Francesco Lo Cascio – artista

Francesco Lo Cascio – artista

di Marco Bagnoli

giugno 2015

Abbiamo incontrato Francesco Lo Cascio per farci raccontare la sua storia. Francesco è originario di Mileto, in provincia di Vibo Valentia, una terra che lo vede nascere sotto la guerra e che continuerà a tenerlo stretto a sé anche negli anni difficili della ricostruzione. All’età di sedici anni, quando già gli altri fratelli e sorelle si erano sistemati, Francesco accetta la proposta di una parente che da tempo si era trasferita qua in Toscana e la raggiunge pieno delle migliori speranze che un ragazzo possa avere. L’emozione non era semplicemente legata al possibile senso d’avventura sotteso alla traversata, ma alla specifica connotazione artistica e culturale della nostra – sua – regione; è sempre stato uno studente, magari poco interessato alle materie più “noiose”, ma bravo nel disegno – e totalmente affascinato dalla figura di Giotto che disegna la pecora su una pietra. Si mette a fare lo stesso lavoro di suo padre, che aveva perso all’età di trentatré anni, il barbiere; e poi qualsiasi altro mestiere che non lo costringesse a doversene ritornare giù a casa con un pugno di mosche, dal lavoro nei telai a quello dei pozzi artesiani, in barba al fisico gracile, con tanta volontà. 

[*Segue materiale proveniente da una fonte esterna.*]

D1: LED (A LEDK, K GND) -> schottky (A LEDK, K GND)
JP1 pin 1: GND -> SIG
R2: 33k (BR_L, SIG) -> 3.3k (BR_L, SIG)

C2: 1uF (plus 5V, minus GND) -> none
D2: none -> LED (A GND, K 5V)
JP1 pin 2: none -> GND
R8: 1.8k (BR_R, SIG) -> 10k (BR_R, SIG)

È intorno ai diciannove anni che rileva l’attività di un negozio di barbiere, e con quello si guadagna da vivere, fino al 1993, per sé e la sua famiglia; sarà questo un anno determinante nel suo percorso umano e artistico, perché una volta raggiunta la pensione, l’arte non sarà più ritagliata al di fuori dell’orario di lavoro, magari la notte, ma diverrà parte sostanziale di una nuova pagina della sua vita. 

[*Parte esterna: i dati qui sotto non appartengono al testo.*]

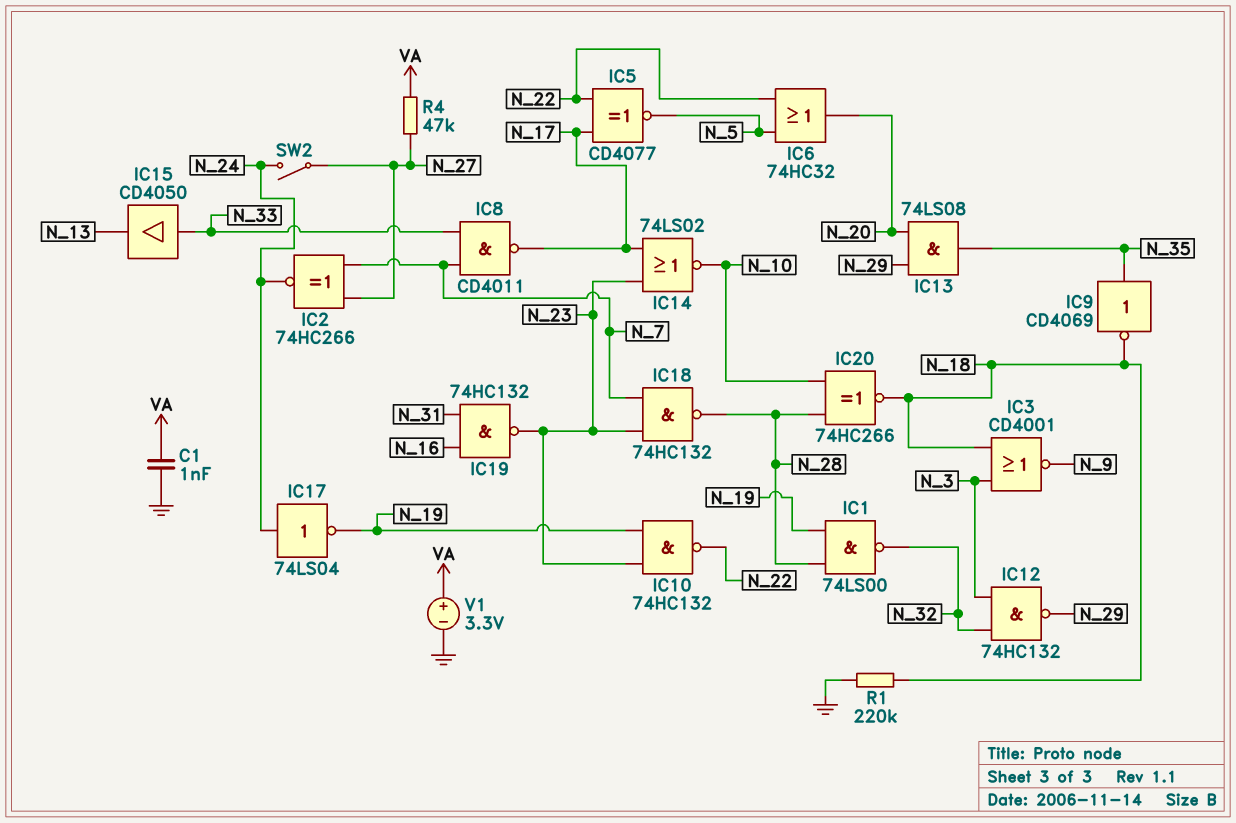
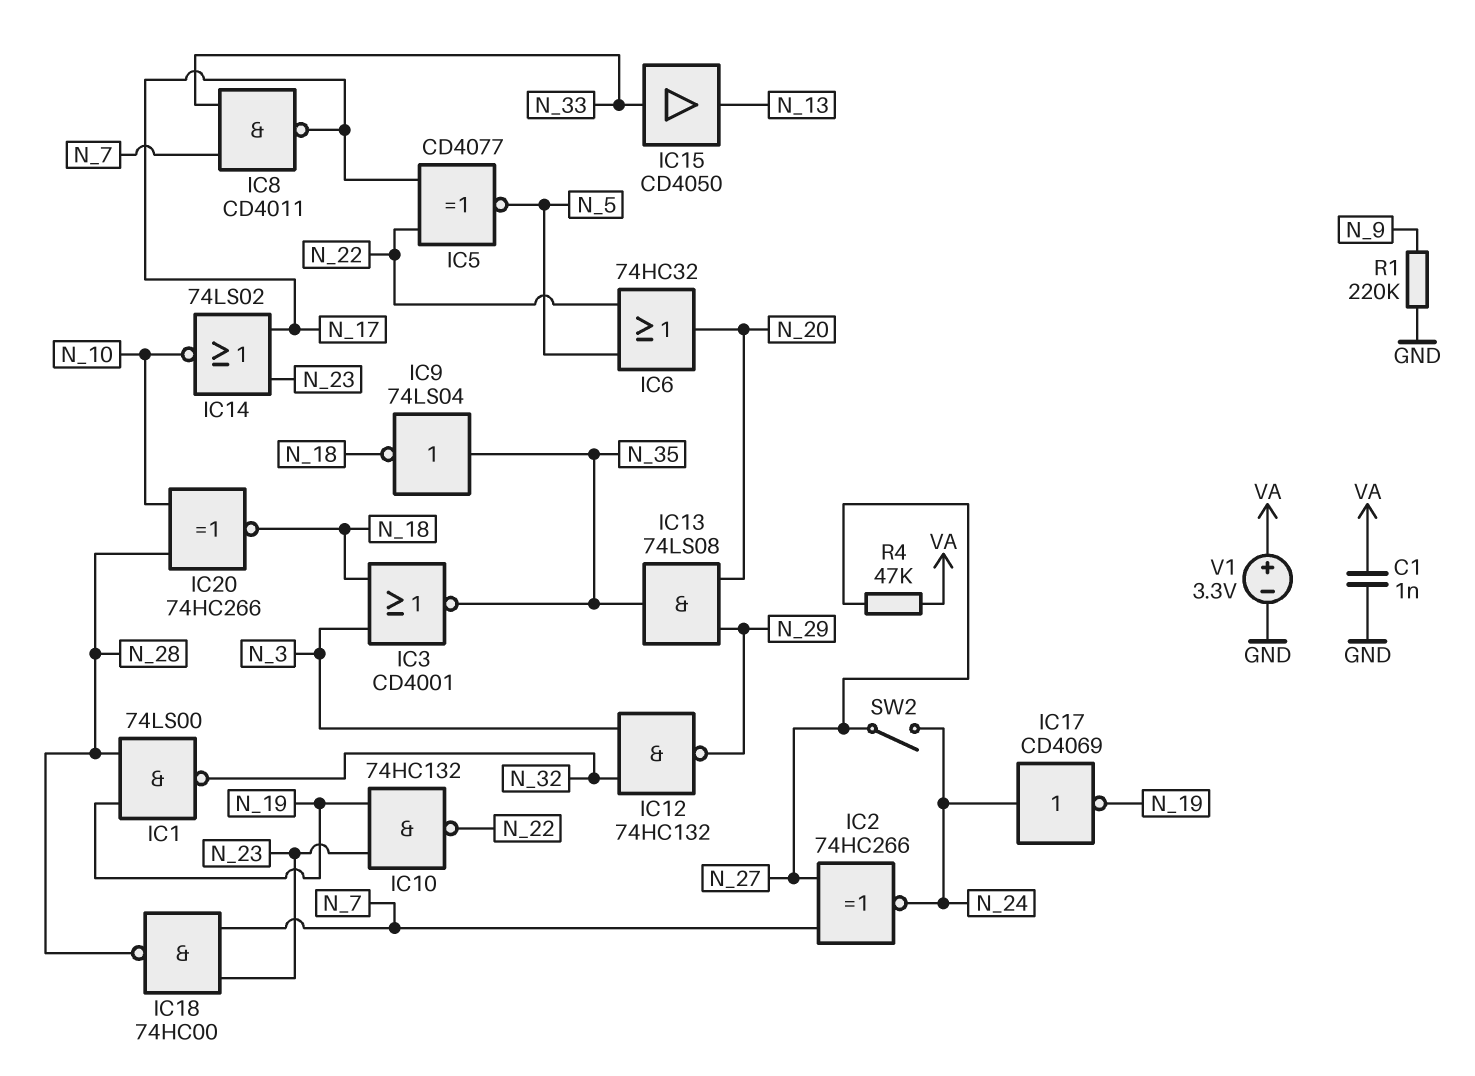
IC3: NOR CD4001 (in N_3, in N_18, out N_9) -> NOR CD4001 (in N_3, in N_18, out N_35)
IC9: NOT CD4069 (in N_35, out N_18) -> NOT 74LS04 (in N_35, out N_18)
IC17: NOT 74LS04 (in N_24, out N_19) -> NOT CD4069 (in N_24, out N_19)
IC18: NAND 74HC132 (in N_7, in N_23, out N_28) -> NAND 74HC00 (in N_7, in N_23, out N_28)
IC19: NAND 74HC132 (in N_16, in N_31, out N_23) -> none
R1: 220k (GND, N_18) -> 220k (GND, N_9)

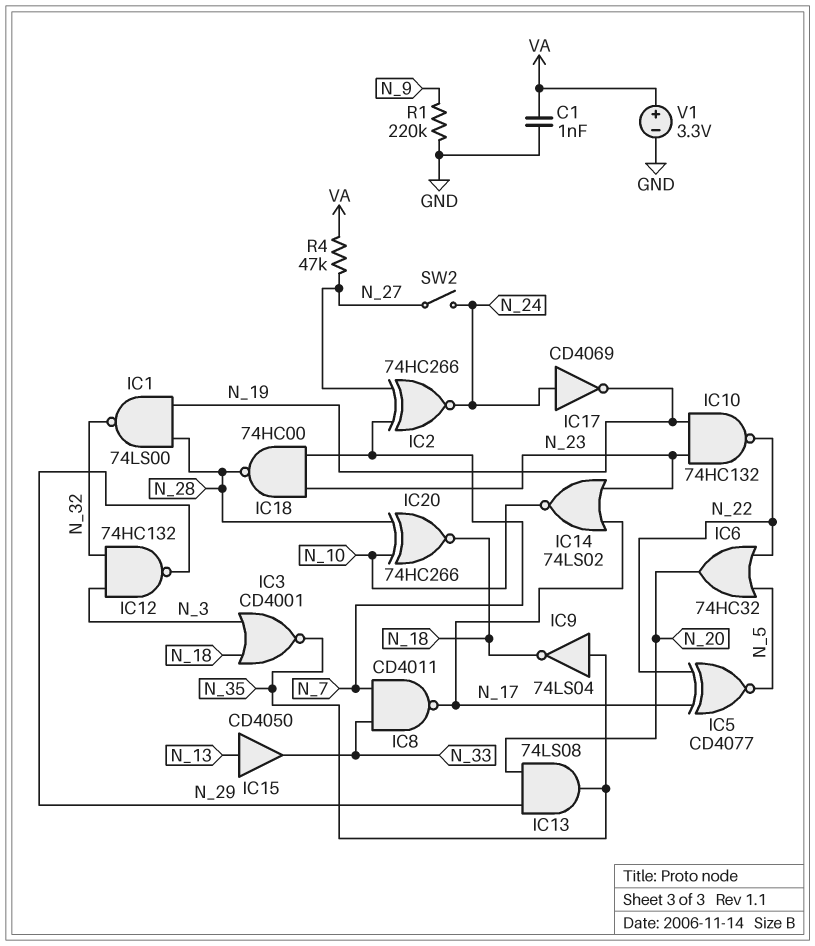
IC15: buffer CD4050 (in N_33, out N_13) -> buffer CD4050 (in N_13, out N_33)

Francesco ricorda ancora gli anni Novanta come un periodo di felice fermento per gli artisti di Agliana, idealmente identificabili con le attività del gruppo culturale “Il Mestolo” – ma una posizione di primo piano se la riconosce per un’altra fase ricca di emozioni artistiche, quella del Circolino degli anni Sessanta. Fu lui il pioniere che mostrò ai presenti un suo quadro, la soffitta di un artista, con una tela abbozzata e l’infinità di oggetti che non potevano esimersi dal popolarla. I commenti positivi suggerirono la possibilità di creare anche lì, ad Agliana, un gruppo di lavoro per radunare le capacità artistiche dei paesani, altrimenti disperse in mille rivoli. Questa situazione, con un gruppo che arrivò a contare quattordici aderenti, si protrasse dal ’67 al ’74, facendosi conoscere nel paese, in un contesto politico e culturale immancabilmente determinato dagli accadimenti bellici del mondo esterno – e ogni settimana non mancava l’occasione di organizzare una mostra estemporanea, ad Agliana o nei paesi vicini. 

Come ogni autodidatta Francesco ha impiegato una buona parte del suo tempo alla lettura e allo studio di un numero sempre crescente di libri e cataloghi sui suoi artisti preferiti – tra tutti Leonardo e Raffaello, ma anche Dalì, Picasso e De Chirico. Il suo tratto distintivo si è quindi risolto in un felice eclettismo, consentendogli con successo di saltare da una tecnica all’altra, dalla pittura al disegno a matita, all’incisione, al bassorilievo e alla scultura; una tecnica particolarmente emozionante è quella dell’intaglio di un foglio di carta “disegnato” per mezzo di incisioni e veri e propri tagli attraverso i quali si affaccia il colore dello sfondo, che può essere un ritaglio da una rivista o un lembo di tessuto. Oltre a questo Francesco ha anche collezionato vent’anni di fotografia in bianco e nero, perché, come dice lui, «in questo modo mi posso immaginare i colori».